Extracting distinct values - 6.1

Talend Real-time Big Data Platform Studio User Guide

Talend Real-Time Big Data Platform
Data Quality and Preparation
Design and Development
Talend Studio

From the Profiling perspective of the studio, you can create a column analysis to compute the number of most frequent values for each distinct record in a column. After executing the column analysis, you can generate a ready-to-use Job that will extract in an output file the distinct values from a frequency table.

You can then use these distinct values as a reference data set for other data standardization processes.

In the example below a column analysis on a postal_code column in a MySQL database has been created and executed in the Profiling perspective of the studio.

Prerequisites: You have already created and executed a column analysis that uses the Frequency Table indicator.

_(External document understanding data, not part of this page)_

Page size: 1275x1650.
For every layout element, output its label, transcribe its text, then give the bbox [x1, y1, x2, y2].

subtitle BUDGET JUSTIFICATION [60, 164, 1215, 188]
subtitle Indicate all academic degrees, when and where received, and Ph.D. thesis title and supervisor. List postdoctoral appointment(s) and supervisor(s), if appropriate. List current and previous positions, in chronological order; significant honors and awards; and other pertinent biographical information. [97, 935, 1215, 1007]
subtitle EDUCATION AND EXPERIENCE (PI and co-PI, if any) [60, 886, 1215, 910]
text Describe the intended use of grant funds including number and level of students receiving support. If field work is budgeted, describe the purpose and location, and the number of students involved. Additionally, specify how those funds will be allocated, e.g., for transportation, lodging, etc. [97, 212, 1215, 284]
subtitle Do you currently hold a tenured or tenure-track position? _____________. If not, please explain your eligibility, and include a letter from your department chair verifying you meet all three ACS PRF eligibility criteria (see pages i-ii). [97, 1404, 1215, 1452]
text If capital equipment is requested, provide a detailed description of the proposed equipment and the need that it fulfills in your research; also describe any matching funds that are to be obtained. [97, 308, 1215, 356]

To generate a Job that extracts distinct values from a frequency table, do the following

  1. In the analysis editor, right-click the Frequency Table indicator.

  2. Select Generate Job.

    The Integration perspective opens on the generated Job.

    The basic settings for the database component are already defined according to the database connection used in the column analysis.

    The basic settings for the tAggregateRow component are already defined to count the distinct values from the frequency table of the postal_code column.

  3. If required, use a different output component to recuperate the distinct values in a different type of file or in a database.

  4. Save your Job and press F6 to execute it.

    The Job extracts the distinct values from the frequency table and writes them in the defined output file.

    You can then use this file as a kind of a reference file in your data quality Jobs. You can use the zip codes in the file when matching data on zip codes for instance.

    For further information on the data quality components and Jobs, see the data quality chapter in the Talend Components Reference Guide.